Wallis Kew worked as a bank clerk in Kent and devoted his free time to the study of pseudoscorpions and molluscs. He is best remembered for his book entitled The dispersal of shells; an inquiry into the means of dispersal possessed by fresh-water and land Mollusc, which included a preface by Alfred Russel Wallace. In this work, Wallis Kew was tracking the phenomena that is now referred to as invasive species in relation to molluscs, and in particular the zebra mussel.

Wallis Kew was the grandson of woodcarver, Thomas Wilkinson Wallis, and in 1884 founded the Louth Naturalists’, Antiquarian and Literary Society. He was a member of the Lincolnshire Naturalists' Union from 1910 and served as its president in 1927.

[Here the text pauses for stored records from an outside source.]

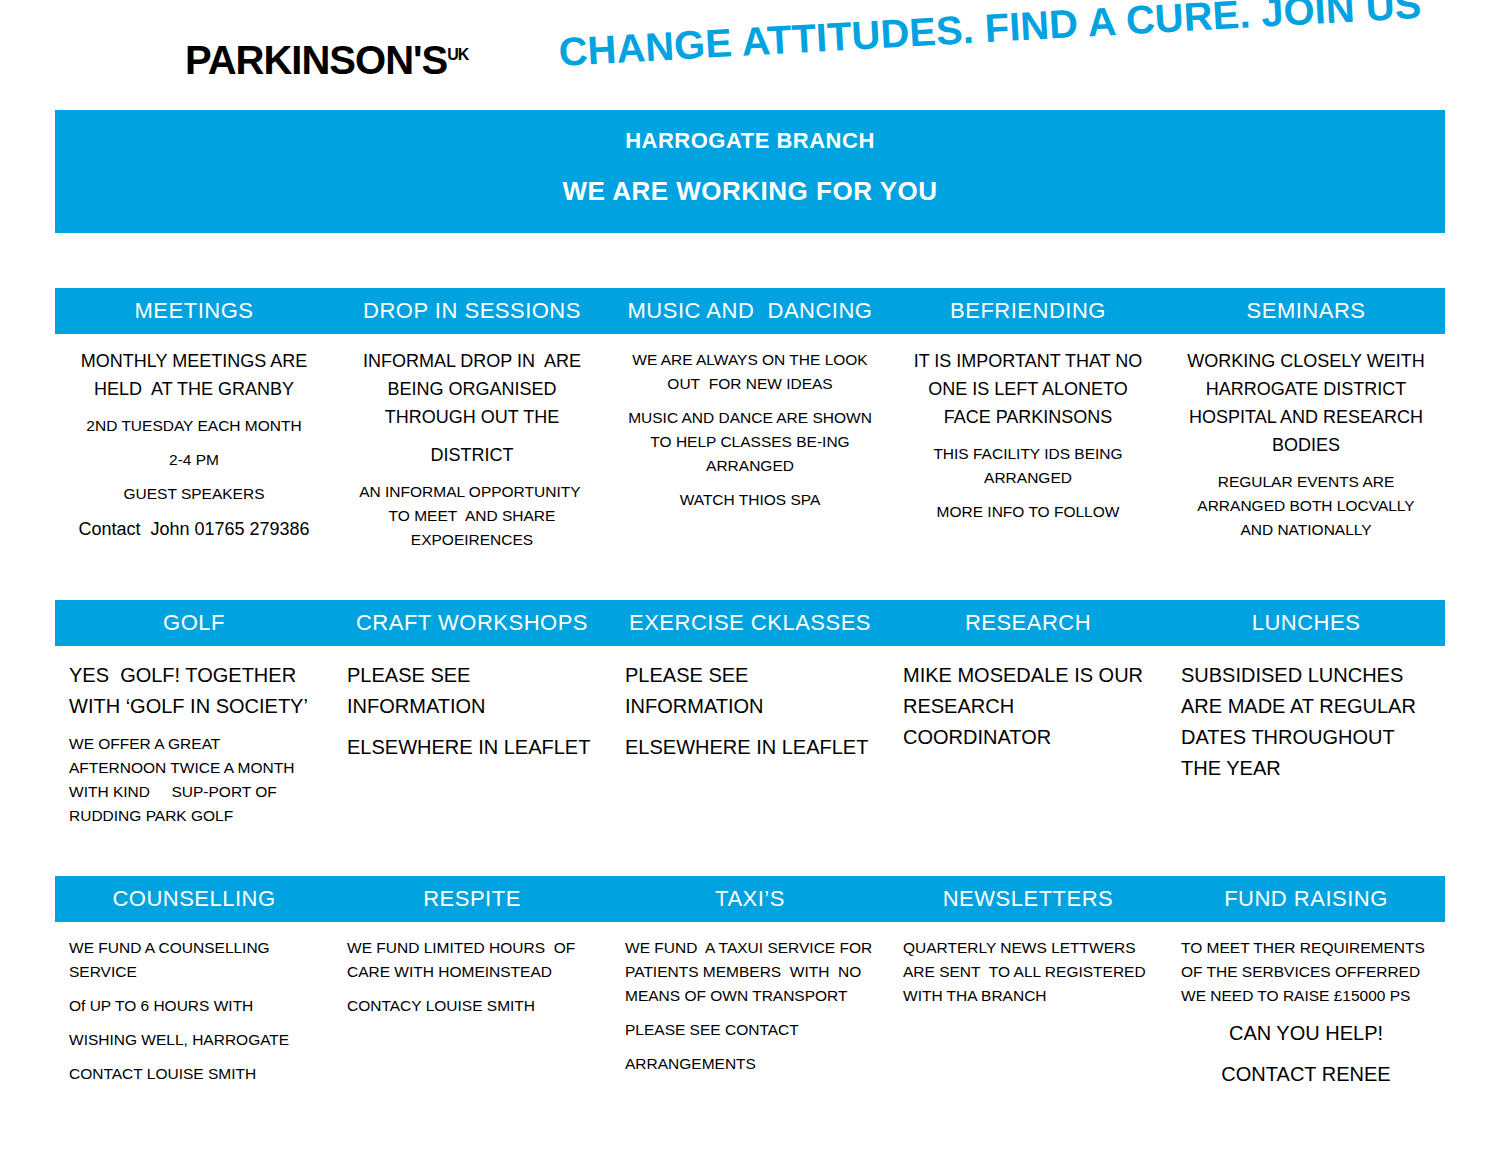PARKINSON'SUK
CHANGE ATTITUDES. FIND A CURE. JOIN US
HARROGATE BRANCH
WE ARE WORKING FOR YOU
| MEETINGS | DROP IN SESSIONS | MUSIC AND DANCING | BEFRIENDING | SEMINARS |
| --- | --- | --- | --- | --- |
| MONTHLY MEETINGS ARE HELD AT THE GRANBY 2ND TUESDAY EACH MONTH 2-4 PM GUEST SPEAKERS Contact John 01765 279386 | INFORMAL DROP IN ARE BEING ORGANISED THROUGH OUT THE DISTRICT AN INFORMAL OPPORTUNITY TO MEET AND SHARE EXPOEIRENCES | WE ARE ALWAYS ON THE LOOK OUT FOR NEW IDEAS MUSIC AND DANCE ARE SHOWN TO HELP CLASSES BE-ING ARRANGED WATCH THIOS SPA | IT IS IMPORTANT THAT NO ONE IS LEFT ALONETO FACE PARKINSONS THIS FACILITY IDS BEING ARRANGED MORE INFO TO FOLLOW | WORKING CLOSELY WEITH HARROGATE DISTRICT HOSPITAL AND RESEARCH BODIES REGULAR EVENTS ARE ARRANGED BOTH LOCVALLY AND NATIONALLY |
| GOLF | CRAFT WORKSHOPS | EXERCISE CKLASSES | RESEARCH | LUNCHES |
| YES GOLF! TOGETHER WITH ‘GOLF IN SOCIETY’ WE OFFER A GREAT AFTERNOON TWICE A MONTH WITH KIND SUP-PORT OF RUDDING PARK GOLF | PLEASE SEE INFORMATION ELSEWHERE IN LEAFLET | PLEASE SEE INFORMATION ELSEWHERE IN LEAFLET | MIKE MOSEDALE IS OUR RESEARCH COORDINATOR | SUBSIDISED LUNCHES ARE MADE AT REGULAR DATES THROUGHOUT THE YEAR |
| COUNSELLING | RESPITE | TAXI’S | NEWSLETTERS | FUND RAISING |
| WE FUND A COUNSELLING SERVICE Of UP TO 6 HOURS WITH WISHING WELL, HARROGATE CONTACT LOUISE SMITH | WE FUND LIMITED HOURS OF CARE WITH HOMEINSTEAD CONTACY LOUISE SMITH | WE FUND A TAXUI SERVICE FOR PATIENTS MEMBERS WITH NO MEANS OF OWN TRANSPORT PLEASE SEE CONTACT ARRANGEMENTS | QUARTERLY NEWS LETTWERS ARE SENT TO ALL REGISTERED WITH THA BRANCH | TO MEET THER REQUIREMENTS OF THE SERBVICES OFFERRED WE NEED TO RAISE £15000 PS CAN YOU HELP! CONTACT RENEE |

The gastropod Ameranella kewi (Dickerson, 1915) and the pseudoscorpions Hansenius kewi (Ellingsen, 1907), Beierius walliskewi (Ellingsen, 1912) and Ephippiochthonius kewi (Gabbutt, 1966) were named in his honour, as well as the pseudoscorpion genus Kewochthonius Chamberlin, 1929.

==Works==
- 1893 The dispersal of shells; an inquiry into the means of dispersal possessed by fresh-water and land Mollusc
- 1901 Lincolnshire Pseudoscorpions: With an Account of the Associations of Such Animals with Other Arthropods
- 1911 A Synopsis of the False-scorpions of Britain and Ireland
- 1912 On the Pairing of Pseudoscorpiones
- 1914 On the Nests of Pseudoscorpiones: With Historical Notes on the Spinning Organs and Observations on the Building and Spinning of the Nests
- 1932 Thomas Johnson, Botanist and Royalist, Etc.